What you have to do:
Give back exactly the stretch of data below from the line holding "M125 480 193" through the line holding "M82 465 218 486", both ends included, and leave the remaining lines out.

Data excerpts:

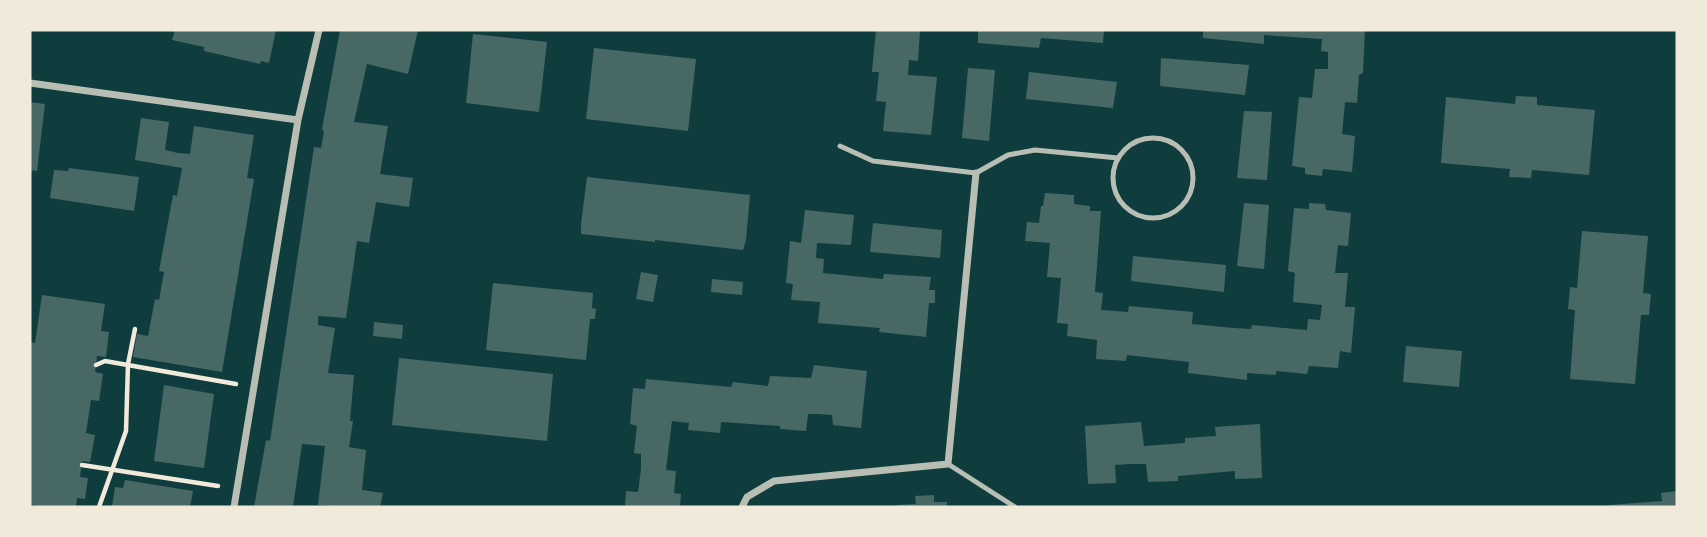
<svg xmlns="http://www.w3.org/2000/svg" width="1707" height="537" font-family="Figtree,sans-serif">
  <rect width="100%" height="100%" fill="#0f3d3e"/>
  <path fill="#486865" d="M175 30H276L269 63 261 61 260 64 204 51V47L172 40Z
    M340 30H418L408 74 367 64 354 122 388 126 380 174 413 178 409 207 376 202 369 243 357 241 346 318 318 316V325L335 328 328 373 354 375 350 421H353L349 447 366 450 362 490 383 493 380 507H343L318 505 325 446 302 444 293 507H254L266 440 270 441 314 147 321 148 324 132 322 129Z
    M876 30H920L918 61 909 60 908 75 937 77 931 135 883 131 886 102 876 101 879 72H872Z
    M978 30H1104L1103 43 1041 38 1039 48 978 43Z
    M1203 30H1365L1363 73 1359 75 1357 103 1345 102 1342 134 1355 136 1352 172 1323 169 1322 176 1313 175 1305 174V168L1292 166 1299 97 1312 98 1315 69H1328V52L1321 51 1322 39 1264 35V44L1203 38Z
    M473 34 547 42 539 112 466 103Z
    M594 48 696 59 688 131 586 119Z
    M1161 58 1249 65 1245 95 1160 86Z
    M968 68 995 70 989 141 962 138Z
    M1029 72 1117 82 1113 108 1026 99Z
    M1516 96 1537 97V105L1595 110 1589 175 1532 170 1531 178 1509 177 1510 169 1441 163 1446 97 1515 104Z
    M30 102 45 104 37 171 30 170Z
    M1244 111 1272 112 1267 180 1237 178Z
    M141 118 169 122 165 150 178 153 190 154 194 126 254 135 247 178 254 179 222 372 133 357 137 334 148 336 155 299 159 300 164 272 159 271 173 195 177 196 182 168 135 160Z
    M69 168 139 177 134 211 50 198 54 170 68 171Z
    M587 177 750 195 746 240 743 250 655 240V242L581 234V224Z
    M1045 193 1074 195V204L1090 206V211H1101L1095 292 1103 293 1101 310 1128 312 1129 306 1193 312 1192 324 1234 328 1251 329 1252 325 1307 330 1308 319 1320 320 1322 305 1293 302 1295 273 1288 271 1294 208 1309 209V203L1325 204 1326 210 1351 213 1348 246 1338 245 1335 273H1348L1345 307H1355L1351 353 1340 351 1338 368 1309 366 1307 374 1276 371V375L1247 373V380L1188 373 1189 362 1127 355 1126 361 1096 359 1097 340 1067 336 1068 324 1057 323 1061 278 1047 277 1050 243 1025 241 1027 222 1039 223 1041 206H1043Z
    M1244 203 1269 205 1264 269 1237 266Z
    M805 210 854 215 851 245 817 243 816 258 824 259 823 273 883 279 884 274 931 277 929 290H935V303H929L926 337 879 332 880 328 818 323 820 302 791 300 793 284 786 283 790 241 801 243Z
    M873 223 942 230 940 258 870 252Z
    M1582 231 1648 236 1643 293 1651 294 1649 315H1641L1635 384 1570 379 1575 310 1568 309 1570 287 1577 288Z
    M1133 256 1226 265 1224 292 1131 281Z
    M641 272 658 275 653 302 636 299Z
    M712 279 743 282 742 295 711 292Z
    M493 283 593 293 592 308 596 309 595 319H590L586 360 486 350Z
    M42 295 105 304 101 331 109 332 106 357 97 356 95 372 103 374 99 401 91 400 86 433 95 435 90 462 82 461 80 477 88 478 85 499 77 498 76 507H44L30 505V380L31 369 30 368V349L31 342 35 343Z
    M374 322 403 325 402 339 373 336Z
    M1406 346 1462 351 1459 387 1403 382Z
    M399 358 553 374 547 441 392 425Z
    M814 365 867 371 861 428 833 425 832 415 818 414H808L806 431 780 429V426L721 422 720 433 688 430 689 423 672 421 666 470 676 471 674 493 681 494 680 507H625L626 491 638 492 641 469V454L634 453 637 426 630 424 633 388 645 389 646 379 731 387 733 382 768 386 770 376 811 378Z
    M164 385 214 394 204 468 154 461Z
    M1141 422 1144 446 1185 443V438L1216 436 1215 427 1260 424 1262 478 1235 479V471L1178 476V481L1148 482 1146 464H1129L1115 465 1116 483 1088 484 1085 426Z
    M125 480 193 491 190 507H112L115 487 123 488Z
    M1677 491V507H1609V505L1662 501 1661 493Z
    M934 495V502H947V507H896V505L916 504 915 496Z"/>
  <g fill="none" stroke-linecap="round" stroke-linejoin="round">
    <path stroke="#f1e9da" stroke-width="4.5" d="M96 365 105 361 236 384
      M82 465 218 486
      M99 507 126 431 128 364 135 329"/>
    <path stroke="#b8beb3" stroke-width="5" d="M1113 178a40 40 0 1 1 80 0a40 40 0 1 1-80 0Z
      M840 146 873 161 976 173 1008 155 1035 150 1118 158
      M948 464 1015 507"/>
    <path stroke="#b8beb3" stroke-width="7" d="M30 83 298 120
      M234 507 298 120 319 30
      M742 507 747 497 774 481 948 464 976 173"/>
  </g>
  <rect width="1707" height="537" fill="none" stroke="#f1e9da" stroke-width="63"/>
</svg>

Answer space:
    M125 480 193 491 190 507H112L115 487 123 488Z
    M1677 491V507H1609V505L1662 501 1661 493Z
    M934 495V502H947V507H896V505L916 504 915 496Z"/>
  <g fill="none" stroke-linecap="round" stroke-linejoin="round">
    <path stroke="#f1e9da" stroke-width="4.5" d="M96 365 105 361 236 384
      M82 465 218 486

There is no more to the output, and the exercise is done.